# Oil cooler pipes



## Bazsm (May 6, 2011)

The oil cooler pipes on my car are quite rusty, what's the best way to clean them up and protect them. I don't think I can get an electric brush on them and the rust is quite severe although I don't think they actually need replacing.


----------



## olliecampbell (Jan 30, 2007)

The best way would be to remove them, sand them down, primer them with some anti-rust primer and then paint them....

I guess you want to do it in situ, which with some careful masking and sand paper you could probably do...


----------



## lowejackson (Feb 23, 2006)

Might be worth looking at the Bilt Hamber deox gel


----------



## Bazsm (May 6, 2011)

Just run a search on that Deox gel and it sounds quite impressive.

I also looked at Hydrate 80 thinking it was to be used after the gel but now I'm not so sure if I could just use Hydrate 80 on it's own - it seems quite a few of the BH products overlap.

So Deox gel followed by Hydrate 80 or Hydrate 80 on it's own?


----------



## lowejackson (Feb 23, 2006)

I think it is one or the other but I have only used the Deox. Best thing would be to give BH a call, nice people and very helpful. One time, I was going to order quite a few things and when I spoke to them they said I only needed half the stuff. They could have easily let me buy several items more and just taken my money


----------



## Bazsm (May 6, 2011)

Spoke to the chaps @ BH and ended up ordering Surfex to degrease and the gel for rust removal. Hope to try this tomorrow weather permitting so will take some photos to show how I get on.


----------



## lowejackson (Feb 23, 2006)

Looking forward to your comments and pictures :thumb:


----------



## Bazsm (May 6, 2011)

Well I've only had the chance to give the gel an hour in quite cold conditions (apparently it works better when warmer).

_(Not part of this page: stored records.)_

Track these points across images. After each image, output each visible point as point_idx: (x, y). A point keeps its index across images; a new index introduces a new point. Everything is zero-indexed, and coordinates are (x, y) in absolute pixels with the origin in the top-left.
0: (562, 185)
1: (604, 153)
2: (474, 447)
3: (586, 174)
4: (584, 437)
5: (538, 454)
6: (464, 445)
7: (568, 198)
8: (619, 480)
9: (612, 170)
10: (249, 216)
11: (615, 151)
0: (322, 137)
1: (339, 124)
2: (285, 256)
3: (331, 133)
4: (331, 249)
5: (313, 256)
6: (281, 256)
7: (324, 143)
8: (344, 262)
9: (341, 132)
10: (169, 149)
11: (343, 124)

I don't think the results are bad and will be going back for a proper attack when the weather improves a bit - I'd say the first result is encouraging!

Before








After


----------



## lowejackson (Feb 23, 2006)

Looks like a good start although I would leave it for a lot longer than an hour


----------



## Bazsm (May 6, 2011)

Well I tried leaving the gel overnight, although I can't get anything like 4mm thickness to stay on the damn thing. It's a slight improvement again and I think I'll leave it for now until the weather warms up.









I'll try it on something different as well to compare how effective it can be but generally quite pleased with it.


----------



## cam73 (Oct 5, 2008)

Put the gel on then wrap the pipe in clingfilm to keep it in place. :thumb:


----------